**Given instruction 1**
Render each line of the records below as a JSON list of strings, one string per line, skipping blank lines. Leave the pictures out of the list.

□ □ □ □ □ □ □

Judge: Michelle Williams Court, Case: BC673421, Date: 2022-11-07 Tentative Ruling

Case Number: BC673421    Hearing Date: November 7, 2022    Dept: 74

BC673421      CHRIS CHEN VS GLOBAL IP CAYMAN

Plaintiff Chris Chen’s Motion for Order Lifting or Vacating Stay

TENTATIVE RULING:  The motion is GRANTED.  A Case Management Conference is scheduled for January 12, 2023 at 8:30 a.m.

Background

 

On August 23, 2017, Plaintiff Chris Chen filed this action against Defendants Global-IP Cayman, Global IP USA, Inc., Yuen Cheung Wong, Baharm Pourmand, Shiwen Fan, Zheng Wang, Shiyue Liu, Henry Fan, and Bronzelink Holdings Limited, asserting causes of action for retaliation in violation of Labor Code §1102.5, wrongful termination in violation of public policy, breach of contract, and tortious interference with contract. Plaintiff alleges Board members retaliated against him by threatening his job as General Counsel, preventing him from receiving any stock options, and demoting him from his position as the Board secretary.

 

On April 19, 2019, the Court granted Defendants’ request to stay the instant action pending completion of Arbitration No. HKIAC/A18194 (In the Matter of an Arbitration Under the 2018 Hong Kong International Arbitration Centre Administered Arbitration Rules Between: Bronzelink Holdings Limited (Claimant) and STM Atlantic N.V., Emil Youssefzadeh, Umar Javed, and Global-IP Cayman (Respondents)) (the “Arbitration”) pursuant to Code of Civil Procedure section 1281.4. This Court did not compel the Arbitration.

 

Motion

 

On October 13, 2022, Plaintiff Chris Chen filed the instant motion seeking to lift or vacate the stay in this action based upon the recent Court of Appeal opinion in Leenay v. Superior Court (2022) 81 Cal.App.5th 553.

 

Opposition

 

In opposition, Defendant contends Leenay conflicts with established law, should not be applied here, and, alternatively, the Court should maintain the stay under its inherent authority.

 

Reply

 

In reply, Plaintiff argues the Court must follow Leenay because it does not conflict with prior case law or the facts of this case, and the Court should not exercise its inherent authority to maintain the stay.

 

Request for Judicial Notice

 

Plaintiff requests the Court take judicial notice of the docket in Leenay. The request is DENIED as irrelevant. (People ex rel. Lockyer v. Shamrock Foods Co. (2000) 24 Cal.4th 415, 422 n.2 (“any matter to be judicially noticed must be relevant to a material issue.”).)

 

Motion

 

Standard

 

Pursuant to Code of Civil Procedure section 1008(c), “[i]f a court at any time determines that there has been a change of law that warrants it to reconsider a prior order it entered, it may do so on its own motion and enter a different order.” Additionally, California courts assume the trial court has some amount of discretion to lift a stay entered pursuant to Code of Civil Procedure section 1281.4. (Aronow v. Superior Court (2022) 76 Cal.App.5th 865, 876; MKJA, Inc. v. 123 Fit Franchising, LLC (2011) 191 Cal.App.4th 643, 660 (“Given the purpose of the statute, the most reasonable interpretation of the stay provision is that it grants a trial court discretion to lift a stay prior to the completion of arbitration only under circumstances in which lifting the stay would not frustrate the arbitrator's jurisdiction.”).)

□ □ □ □ □ □ □

**Given instruction 2**
List every cause of action that Plaintiff asserts in the tentative ruling above.

□ □ □ □ □ □ □

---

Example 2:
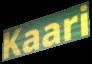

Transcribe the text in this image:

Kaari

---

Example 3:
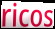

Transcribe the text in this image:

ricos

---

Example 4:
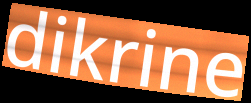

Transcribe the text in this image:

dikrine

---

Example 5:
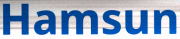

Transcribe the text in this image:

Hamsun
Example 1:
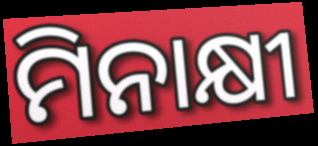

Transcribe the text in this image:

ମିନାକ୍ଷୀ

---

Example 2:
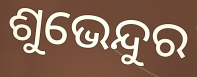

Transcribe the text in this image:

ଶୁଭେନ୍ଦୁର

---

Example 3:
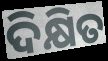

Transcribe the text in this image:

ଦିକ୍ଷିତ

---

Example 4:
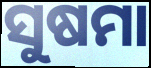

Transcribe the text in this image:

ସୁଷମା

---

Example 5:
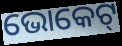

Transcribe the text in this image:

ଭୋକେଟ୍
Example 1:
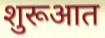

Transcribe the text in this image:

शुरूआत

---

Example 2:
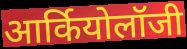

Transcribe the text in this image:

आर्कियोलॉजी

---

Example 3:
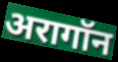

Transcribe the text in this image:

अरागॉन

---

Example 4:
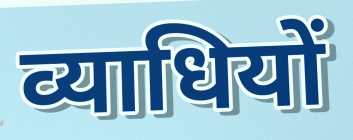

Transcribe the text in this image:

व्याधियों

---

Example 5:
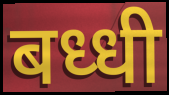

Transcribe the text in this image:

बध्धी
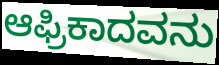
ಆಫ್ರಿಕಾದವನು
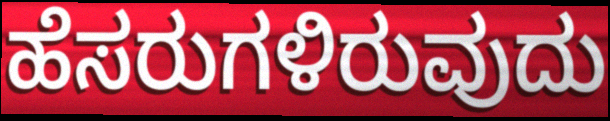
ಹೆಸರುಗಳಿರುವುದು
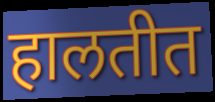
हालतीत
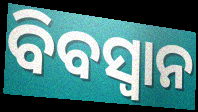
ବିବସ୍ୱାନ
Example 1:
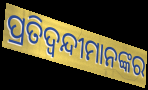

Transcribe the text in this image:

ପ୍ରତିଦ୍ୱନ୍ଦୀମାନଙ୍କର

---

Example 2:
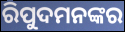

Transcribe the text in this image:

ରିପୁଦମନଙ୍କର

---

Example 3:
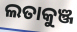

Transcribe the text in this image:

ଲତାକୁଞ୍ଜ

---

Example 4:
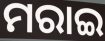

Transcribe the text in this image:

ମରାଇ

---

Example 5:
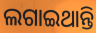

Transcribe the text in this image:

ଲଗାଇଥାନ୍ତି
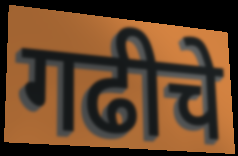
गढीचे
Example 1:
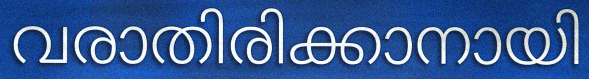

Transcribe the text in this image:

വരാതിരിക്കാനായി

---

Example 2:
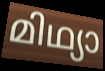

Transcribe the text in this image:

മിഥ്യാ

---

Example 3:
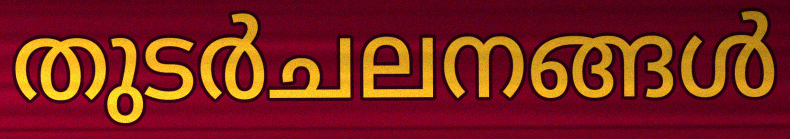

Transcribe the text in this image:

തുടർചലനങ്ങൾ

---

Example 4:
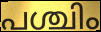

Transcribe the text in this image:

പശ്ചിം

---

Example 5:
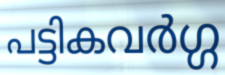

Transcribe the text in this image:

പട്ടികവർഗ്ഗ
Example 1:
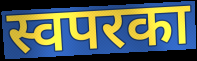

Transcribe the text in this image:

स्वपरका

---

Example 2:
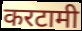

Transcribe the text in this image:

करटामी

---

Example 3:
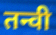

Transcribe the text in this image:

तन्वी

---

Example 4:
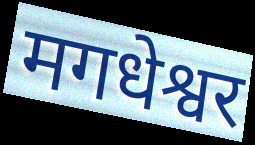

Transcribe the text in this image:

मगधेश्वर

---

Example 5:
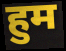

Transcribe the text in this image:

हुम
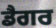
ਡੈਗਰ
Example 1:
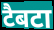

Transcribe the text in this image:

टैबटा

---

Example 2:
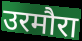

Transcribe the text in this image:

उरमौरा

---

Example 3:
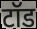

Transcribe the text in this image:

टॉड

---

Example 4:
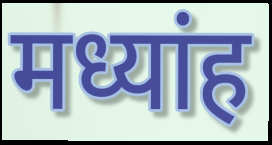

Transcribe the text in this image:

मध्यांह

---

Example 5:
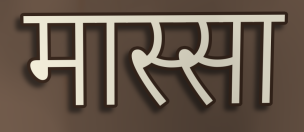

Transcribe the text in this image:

□ □ □ □ □ □ □

**Exercise output 1**
[
  "---",
  "Example 2:",
  "Transcribe the text in this image:",
  "Kaari",
  "---",
  "Example 3:",
  "Transcribe the text in this image:",
  "ricos",
  "---",
  "Example 4:",
  "Transcribe the text in this image:",
  "dikrine",
  "---",
  "Example 5:",
  "Transcribe the text in this image:",
  "Hamsun",
  "Example 1:",
  "Transcribe the text in this image:",
  "ମିନାକ୍ଷୀ",
  "---",
  "Example 2:",
  "Transcribe the text in this image:",
  "ଶୁଭେନ୍ଦୁର",
  "---",
  "Example 3:",
  "Transcribe the text in this image:",
  "ଦିକ୍ଷିତ",
  "---",
  "Example 4:",
  "Transcribe the text in this image:",
  "ସୁଷମା",
  "---",
  "Example 5:",
  "Transcribe the text in this image:",
  "ଭୋକେଟ୍",
  "Example 1:",
  "Transcribe the text in this image:",
  "शुरूआत",
  "---",
  "Example 2:",
  "Transcribe the text in this image:",
  "आर्कियोलॉजी",
  "---",
  "Example 3:",
  "Transcribe the text in this image:",
  "अरागॉन",
  "---",
  "Example 4:",
  "Transcribe the text in this image:",
  "व्याधियों",
  "---",
  "Example 5:",
  "Transcribe the text in this image:",
  "बध्धी",
  "ಆಫ್ರಿಕಾದವನು",
  "ಹೆಸರುಗಳಿರುವುದು",
  "हालतीत",
  "ବିବସ୍ୱାନ",
  "Example 1:",
  "Transcribe the text in this image:",
  "ପ୍ରତିଦ୍ୱନ୍ଦୀମାନଙ୍କର",
  "---",
  "Example 2:",
  "Transcribe the text in this image:",
  "ରିପୁଦମନଙ୍କର",
  "---",
  "Example 3:",
  "Transcribe the text in this image:",
  "ଲତାକୁଞ୍ଜ",
  "---",
  "Example 4:",
  "Transcribe the text in this image:",
  "ମରାଇ",
  "---",
  "Example 5:",
  "Transcribe the text in this image:",
  "ଲଗାଇଥାନ୍ତି",
  "गढीचे",
  "Example 1:",
  "Transcribe the text in this image:",
  "വരാതിരിക്കാനായി",
  "---",
  "Example 2:",
  "Transcribe the text in this image:",
  "മിഥ്യാ",
  "---",
  "Example 3:",
  "Transcribe the text in this image:",
  "തുടർചലനങ്ങൾ",
  "---",
  "Example 4:",
  "Transcribe the text in this image:",
  "പശ്ചിം",
  "---",
  "Example 5:",
  "Transcribe the text in this image:",
  "പട്ടികവർഗ്ഗ",
  "Example 1:",
  "Transcribe the text in this image:",
  "स्वपरका",
  "---",
  "Example 2:",
  "Transcribe the text in this image:",
  "करटामी",
  "---",
  "Example 3:",
  "Transcribe the text in this image:",
  "तन्वी",
  "---",
  "Example 4:",
  "Transcribe the text in this image:",
  "मगधेश्वर",
  "---",
  "Example 5:",
  "Transcribe the text in this image:",
  "हुम",
  "ਡੈਗਰ",
  "Example 1:",
  "Transcribe the text in this image:",
  "टैबटा",
  "---",
  "Example 2:",
  "Transcribe the text in this image:",
  "उरमौरा",
  "---",
  "Example 3:",
  "Transcribe the text in this image:",
  "टॉड",
  "---",
  "Example 4:",
  "Transcribe the text in this image:",
  "मध्यांह",
  "---",
  "Example 5:",
  "Transcribe the text in this image:"
]

**Exercise output 2**
- Retaliation in violation of Labor Code §1102.5
- Wrongful termination in violation of public policy
- Breach of contract
- Tortious interference with contract